Stefan Postles/Getty Images

Jeff Bleich: President Obama first met Bleich as president of the Harvard Law Review — Bleich contacted Obama to try to recruit him for a clerkship for a D.C. Circuit Court judge. Obama declined but they kept in touch as Bleich rose to prominence practicing law in California. In 2008, Bleich joined Obama’s finance committee and co-chaired his California campaign, and got the nod for the Australia post in 2009. Bleich has taken to life in Canberra well — a profile by the Sydney Morning Herald describes him as affable and says that his family has “gone ‘completely native'” — and his only notable misstep may have been when Bleich took to the embassy’s Facebook page to entreat Aussies not to pirate episodes of Game of Thrones.

Frazer Harrison/Getty Images

Nicole Avant: As the daughter of music executive Clarence Avant, Nicole Avant grew up as Hollywood royalty, and became vice president of Interior Music Publishing at 30 years old. She helped pull together $500,000 for Obama’s 2008 campaign, prompting her nomination to be ambassador to the Bahamas. By the 2012 campaign, she was back to bundle funds again, having resigned in November 2011. “I want to start by thanking my dear friend, Ambassador Avant — love, love saying that,” Michelle Obama remarked at a fundraiser at Avant’s Beverly Hills home (as described by the Hollywood Reporter) in May 2012. The State Department, though, wasn’t impressed by Avant’s tenure. A January 2012 report by the State’s inspector general describes Avant as an absentee ambassador: Between September 2009 and November 2011, Avant spent 276 days away from the embassy; despite the Hollywood Reporter‘s account of her enduring a “long-distance marriage” as a result of her post and noted that she frequently stayed at her home in Los Angeles, or worked from the ambassador’s residence in Nassau rather than from the embassy. Her travel “contributed to a perception of indifference” and “poor mission management,” according to the report.

Jessica Gow/AFP/Getty Images

Matthew Barzun: He got his start by helping develop CNET in the mid-’90s, but since 2008, Barzun has been in a fundraising-and-diplomacy cycle.

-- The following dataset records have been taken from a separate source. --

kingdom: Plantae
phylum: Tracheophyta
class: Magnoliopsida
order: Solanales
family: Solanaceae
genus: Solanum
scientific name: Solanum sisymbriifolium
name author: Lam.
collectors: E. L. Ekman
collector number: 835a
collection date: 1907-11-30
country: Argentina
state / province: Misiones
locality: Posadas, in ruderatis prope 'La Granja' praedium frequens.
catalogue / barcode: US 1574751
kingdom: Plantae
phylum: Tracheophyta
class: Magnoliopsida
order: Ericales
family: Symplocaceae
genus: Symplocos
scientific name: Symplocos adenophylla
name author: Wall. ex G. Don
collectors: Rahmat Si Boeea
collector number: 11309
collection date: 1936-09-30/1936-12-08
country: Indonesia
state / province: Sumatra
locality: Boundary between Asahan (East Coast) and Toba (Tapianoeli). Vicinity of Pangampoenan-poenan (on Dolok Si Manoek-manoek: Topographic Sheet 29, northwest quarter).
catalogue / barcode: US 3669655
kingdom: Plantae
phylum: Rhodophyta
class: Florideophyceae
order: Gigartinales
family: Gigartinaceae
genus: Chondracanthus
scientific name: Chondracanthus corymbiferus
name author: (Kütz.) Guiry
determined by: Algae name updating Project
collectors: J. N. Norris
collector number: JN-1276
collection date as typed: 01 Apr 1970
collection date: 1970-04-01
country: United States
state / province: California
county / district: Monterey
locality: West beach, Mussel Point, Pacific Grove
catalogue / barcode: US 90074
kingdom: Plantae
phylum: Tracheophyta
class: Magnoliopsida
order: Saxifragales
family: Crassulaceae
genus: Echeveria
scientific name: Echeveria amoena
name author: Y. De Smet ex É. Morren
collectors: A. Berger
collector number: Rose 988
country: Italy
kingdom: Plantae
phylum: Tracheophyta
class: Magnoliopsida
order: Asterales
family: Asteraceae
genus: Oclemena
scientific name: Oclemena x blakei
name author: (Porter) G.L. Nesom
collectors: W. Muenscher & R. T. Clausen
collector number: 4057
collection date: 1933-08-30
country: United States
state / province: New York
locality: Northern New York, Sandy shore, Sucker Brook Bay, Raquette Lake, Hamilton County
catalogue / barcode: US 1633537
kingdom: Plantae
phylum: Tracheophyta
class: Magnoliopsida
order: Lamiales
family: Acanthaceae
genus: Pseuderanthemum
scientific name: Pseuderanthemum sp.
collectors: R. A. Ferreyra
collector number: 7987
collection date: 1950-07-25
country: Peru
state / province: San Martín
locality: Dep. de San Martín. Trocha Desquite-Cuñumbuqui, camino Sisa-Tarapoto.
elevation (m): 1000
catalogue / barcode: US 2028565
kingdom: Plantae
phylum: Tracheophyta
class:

He developed low-cost, high-payoff fundraisers for Obama’s 2008 campaign and was rewarded with the ambassadorship to Sweden from 2009-2011. During his time in Stockholm, Barzun brought the embassy into the digital age and started an “Embassy Road Show” to get U.S. diplomats out of the capital. “I had to learn the Swedish word for bittersweet, bitterljuv, because that’s the feeling I have,” he told Swedish news site the Local upon his departure. Barzun came back to be Obama’s chief fundraiser in 2012 and will soon be heading to the U.S. embassy in London. The Brits seem cautiously optimistic about his new appointment: “He may not be as colourful as US Vogue editor Anna Wintour — long rumoured to be his rival for the post — would have been,” Alex Spillius writes in the Telegraph, “but Mr Barzun, 42, possesses impeccable credentials as a modern American ambassador and is very much the president’s man.”